Climate change and creaky infrastructure were blamed Friday for the scale of the impact from floods tearing through New York City when remnants of Hurricane Ida swept across the US northeast, killing at least 47 people.
“We are in a whole different world,” New York Mayor Bill de Blasio said after the flash floods. “This is a different challenge.”
Record rain turned streets into rivers and shut down subway services as water cascaded onto tracks. Nearly a dozen people drowned in basement apartments.
The extreme weather, combined with a lack of preparation, stretched the United States’ biggest city to breaking point.
“It’s no big surprise that the city seems to break down every time there’s a big storm,” said Jonathan Bowles, executive director of the think-tank Center for an Urban Future.
“The city’s infrastructure hasn’t kept pace with the population growth that New York’s had in the last couple of decades, let alone the increasing ferocity of storms, and rising sea levels that have come with climate change,” Bowles said.
While there has been a lot of investment in big projects — train stations, airports, new bridges — less funding has gone to “unsexy” projects such as sewer lines and water mains, he said.
Nicole Gelinas, an urban economics expert at the Manhattan Institute, another think-tank, said New York’s infrastructure “was not built for seven inches of rainfall in a few hours.”
Drains for the city’s sewer system get clogged, Gelinas said, and “there’s not enough green space to catch some of the water before it runs into the drains.

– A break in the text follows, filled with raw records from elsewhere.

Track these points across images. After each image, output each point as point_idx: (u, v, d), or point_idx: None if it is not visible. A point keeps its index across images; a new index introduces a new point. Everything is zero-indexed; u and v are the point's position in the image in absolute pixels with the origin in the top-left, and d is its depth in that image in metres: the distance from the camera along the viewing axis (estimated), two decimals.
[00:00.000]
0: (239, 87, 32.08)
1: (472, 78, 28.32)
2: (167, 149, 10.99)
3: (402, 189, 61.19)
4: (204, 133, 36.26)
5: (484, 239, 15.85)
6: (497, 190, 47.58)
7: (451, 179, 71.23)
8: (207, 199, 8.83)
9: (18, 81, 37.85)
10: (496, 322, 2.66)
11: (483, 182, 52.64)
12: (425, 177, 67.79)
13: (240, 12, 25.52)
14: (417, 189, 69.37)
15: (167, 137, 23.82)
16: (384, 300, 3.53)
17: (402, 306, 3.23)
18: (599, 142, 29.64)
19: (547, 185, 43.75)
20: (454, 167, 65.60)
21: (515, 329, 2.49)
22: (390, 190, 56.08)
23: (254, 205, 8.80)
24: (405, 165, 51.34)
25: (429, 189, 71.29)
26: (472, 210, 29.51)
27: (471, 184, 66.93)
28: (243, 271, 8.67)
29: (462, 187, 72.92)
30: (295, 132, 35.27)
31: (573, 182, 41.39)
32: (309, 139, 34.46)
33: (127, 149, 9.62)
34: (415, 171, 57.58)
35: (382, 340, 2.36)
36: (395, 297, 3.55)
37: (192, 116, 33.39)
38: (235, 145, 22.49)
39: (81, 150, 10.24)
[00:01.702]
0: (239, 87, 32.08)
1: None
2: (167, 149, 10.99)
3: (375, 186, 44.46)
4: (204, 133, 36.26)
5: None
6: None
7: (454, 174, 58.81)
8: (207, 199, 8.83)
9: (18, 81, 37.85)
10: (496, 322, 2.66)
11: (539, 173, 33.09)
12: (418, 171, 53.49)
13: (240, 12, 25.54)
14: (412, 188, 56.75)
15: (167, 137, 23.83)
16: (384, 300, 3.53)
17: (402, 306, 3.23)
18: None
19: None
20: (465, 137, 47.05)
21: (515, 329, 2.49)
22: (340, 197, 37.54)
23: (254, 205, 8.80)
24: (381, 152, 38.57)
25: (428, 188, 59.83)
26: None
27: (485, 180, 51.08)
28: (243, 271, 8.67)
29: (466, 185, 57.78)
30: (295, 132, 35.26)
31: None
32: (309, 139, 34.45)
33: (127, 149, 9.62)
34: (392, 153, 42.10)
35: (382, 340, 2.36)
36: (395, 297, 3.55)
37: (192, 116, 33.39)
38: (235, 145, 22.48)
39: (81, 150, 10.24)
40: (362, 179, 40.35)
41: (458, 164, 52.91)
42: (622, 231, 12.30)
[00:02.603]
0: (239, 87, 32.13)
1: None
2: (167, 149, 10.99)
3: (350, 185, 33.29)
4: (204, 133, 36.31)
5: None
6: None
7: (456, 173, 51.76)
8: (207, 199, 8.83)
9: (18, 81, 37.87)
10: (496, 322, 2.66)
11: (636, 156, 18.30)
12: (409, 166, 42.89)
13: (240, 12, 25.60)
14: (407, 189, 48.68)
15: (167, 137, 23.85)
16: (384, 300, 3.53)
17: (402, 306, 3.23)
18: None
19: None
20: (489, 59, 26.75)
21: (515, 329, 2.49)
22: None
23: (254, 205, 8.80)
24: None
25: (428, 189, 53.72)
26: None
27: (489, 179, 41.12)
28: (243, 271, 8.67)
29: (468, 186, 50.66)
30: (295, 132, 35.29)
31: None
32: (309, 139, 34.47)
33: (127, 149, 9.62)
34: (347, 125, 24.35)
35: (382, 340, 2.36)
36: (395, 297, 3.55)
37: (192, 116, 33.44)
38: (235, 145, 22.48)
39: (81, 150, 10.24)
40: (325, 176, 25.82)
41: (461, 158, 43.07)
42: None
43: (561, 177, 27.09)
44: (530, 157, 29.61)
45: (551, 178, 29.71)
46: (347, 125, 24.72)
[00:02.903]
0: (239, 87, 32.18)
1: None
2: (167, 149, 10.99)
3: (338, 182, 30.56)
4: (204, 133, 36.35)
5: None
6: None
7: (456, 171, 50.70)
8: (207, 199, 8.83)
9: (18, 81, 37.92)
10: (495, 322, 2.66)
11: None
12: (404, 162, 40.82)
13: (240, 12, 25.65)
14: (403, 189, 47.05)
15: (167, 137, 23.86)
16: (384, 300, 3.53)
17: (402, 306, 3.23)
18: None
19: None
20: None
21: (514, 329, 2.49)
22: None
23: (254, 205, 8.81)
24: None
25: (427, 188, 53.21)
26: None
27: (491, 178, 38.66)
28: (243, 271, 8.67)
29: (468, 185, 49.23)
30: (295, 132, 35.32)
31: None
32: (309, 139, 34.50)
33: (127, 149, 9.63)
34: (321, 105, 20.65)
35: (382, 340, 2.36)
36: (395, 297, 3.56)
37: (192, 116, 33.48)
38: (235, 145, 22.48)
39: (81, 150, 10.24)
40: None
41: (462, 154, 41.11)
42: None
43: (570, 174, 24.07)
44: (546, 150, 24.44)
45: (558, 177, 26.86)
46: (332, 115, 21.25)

“So some of these avenues, they become canals when there’s a big storm.”
New York, New Jersey and Pennsylvania were the hardest hit by Ida, which ravaged the southern state of Louisiana and the Gulf Coast earlier in the week before sweeping northeast.
President Joe Biden, who has made threats from climate change a priority, flew to Louisiana, where more than 800,000 people remained without power after Ida made landfall as a Category 4 storm.

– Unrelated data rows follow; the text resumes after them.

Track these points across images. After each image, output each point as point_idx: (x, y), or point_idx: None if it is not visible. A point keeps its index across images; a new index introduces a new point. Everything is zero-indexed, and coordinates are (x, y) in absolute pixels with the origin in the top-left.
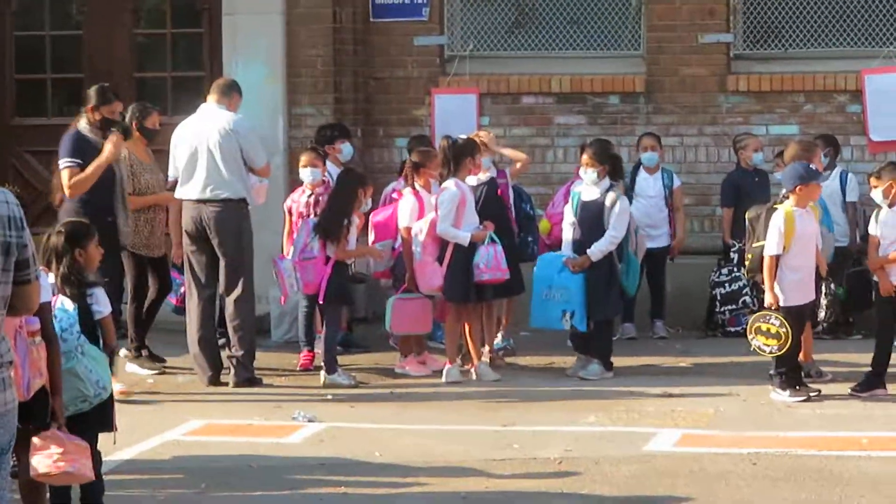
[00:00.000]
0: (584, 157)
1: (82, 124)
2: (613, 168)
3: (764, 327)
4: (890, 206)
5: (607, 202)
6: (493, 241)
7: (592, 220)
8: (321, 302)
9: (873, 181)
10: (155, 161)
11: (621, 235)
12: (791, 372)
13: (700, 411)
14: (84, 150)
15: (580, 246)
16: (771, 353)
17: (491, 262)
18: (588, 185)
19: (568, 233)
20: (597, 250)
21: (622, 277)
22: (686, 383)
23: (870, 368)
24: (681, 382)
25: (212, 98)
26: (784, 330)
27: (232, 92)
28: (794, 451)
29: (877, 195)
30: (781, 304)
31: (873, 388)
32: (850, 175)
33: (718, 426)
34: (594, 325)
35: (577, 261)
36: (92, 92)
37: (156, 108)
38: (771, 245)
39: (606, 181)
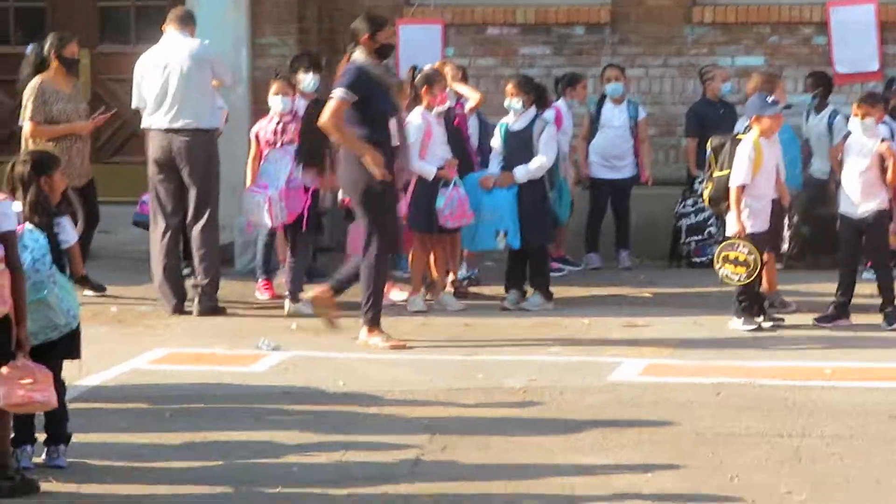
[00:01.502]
0: (509, 87)
1: (359, 56)
2: (539, 97)
3: (732, 255)
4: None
5: (535, 130)
6: (455, 185)
7: (522, 149)
8: (303, 230)
9: (854, 109)
10: (76, 90)
11: (550, 161)
12: (752, 301)
13: (664, 341)
14: (366, 84)
15: None
16: (739, 280)
17: (456, 210)
18: (515, 116)
19: (494, 162)
20: (523, 171)
21: (554, 205)
22: (650, 313)
23: (834, 299)
24: (645, 313)
25: (172, 27)
26: (753, 257)
27: (191, 21)
28: (757, 381)
29: (854, 124)
30: (747, 231)
31: (837, 319)
32: (839, 117)
33: (682, 356)
34: (529, 257)
35: (499, 177)
36: (360, 23)
37: (75, 37)
38: (738, 174)
39: (532, 110)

He said costly improvements to the levee system around New Orleans after the far deadlier Hurricane Katrina in 2005 had proved their worth in preventing more catastrophic damage this time.
Similarly transformative infrastructure projects — rather than simply rebuilding — will have to become the new norm, he said, pushing for passage of his giant $3.5 trillion infrastructure bill in Congress.
“Things have changed so drastically in terms of the environment, you’ve already crossed a certain threshold,” he said.
“You can’t build back a road, a highway or a bridge to what it was before.”
Like a ‘jungle’
New Jersey Governor Phil Murphy said Storm Ida had left 25 people dead in his state, most of them “individuals who got caught in their vehicles.”
Thirteen deaths were reported in New York City, including 11 victims who could not escape their basements, police said.
Three people were killed in the New York suburb of Westchester, while another five died in Pennsylvania and one — a state trooper — in Connecticut, officials said.
“I’m 50 years old and I’ve never seen that much rain ever,” said Metodija Mihajlov, whose Manhattan restaurant basement was flooded with three inches of water.
“It was like living in the jungle, like tropical rain. Unbelievable. Everything is so strange this year,” Mihajlov told AFP.
The National Weather Service recorded 3.15 inches of rain in New York’s Central Park in just an hour — beating a record set just last month during Storm Henri.
The US Open tennis tournament was halted as howling wind and rain blew under the corners of the Louis Armstrong Stadium roof.
It is rare for such storms to strike America’s northeastern seaboard and comes as the surface layer of oceans warms due to climate change.
The warming is causing cyclones to become more powerful and carry more water, posing an increasing threat to the world’s coastal communities, scientists say.
“Global warming is upon us and it’s going to get worse and worse and worse unless we do something about it,” said New York Senator Chuck Schumer.